If any part of this chain of people we work with falls over, 9 times out of 10 it’s my job to step in and take over to make sure we get it over the line, rather than sitting there going “well shit” and complaining about how “unfair the industry is” and “why we never get anywhere” like we see all over social media. Life also happens, and if any of the other guys are otherwise tied up – which happens to everyone – if we have a deadline, again I step in and make it all happen so we can deliver the product on time, to the standard we think everyone deserves.
HOWEVER: This isn’t to say I’m the only person doing the job here.
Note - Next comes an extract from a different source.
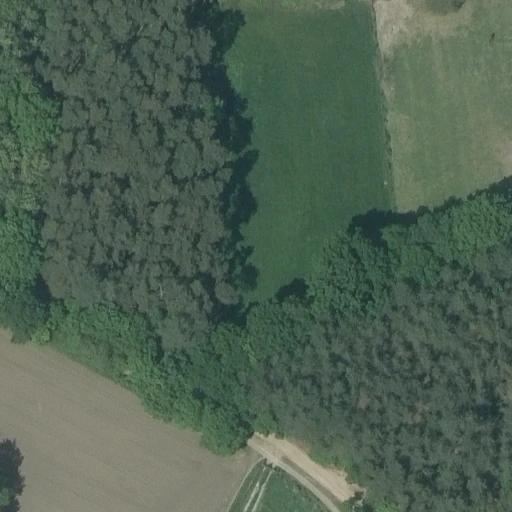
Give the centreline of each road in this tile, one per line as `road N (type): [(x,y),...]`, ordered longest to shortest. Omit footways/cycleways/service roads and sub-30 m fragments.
road 1 (track): [(354,511),(315,469),(258,427),(99,343)]
road 2 (track): [(320,500),(332,485),(384,475),(502,511)]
Aside from contributing to the songwriting, the great bulk of promo, venue liaison, etc. is done by Andy. I have no patience for this kind of thing and would get frustrated after a couple of days if I had to do this now (I tolerated it in the early Dungeon era days but hated every moment of it). Mark has contributed not only his terrifying guitar playing, but some of our most popular songs, and has been a huge link to everyone involved with ESP. Again, something that I struggle to find time with in amongst all of my other tasks. Both of those guys are a very visible and approachable public face of the band, something that I’m generally not and finding it harder and harder as the years go on to maintain. There’s a weird irony about being the frontman of a band and not particularly enjoying being in the public eye.
No matter how much work I do here, and how much “dragging by the collar over the line” when we need it, no matter how good our music, videos and artwork are, you can not do this all from a small studio by yourself if you aren’t out there networking and being approachable. So it’s important to put what I said into perspective in that everyone has a role, and every part of it is necessary.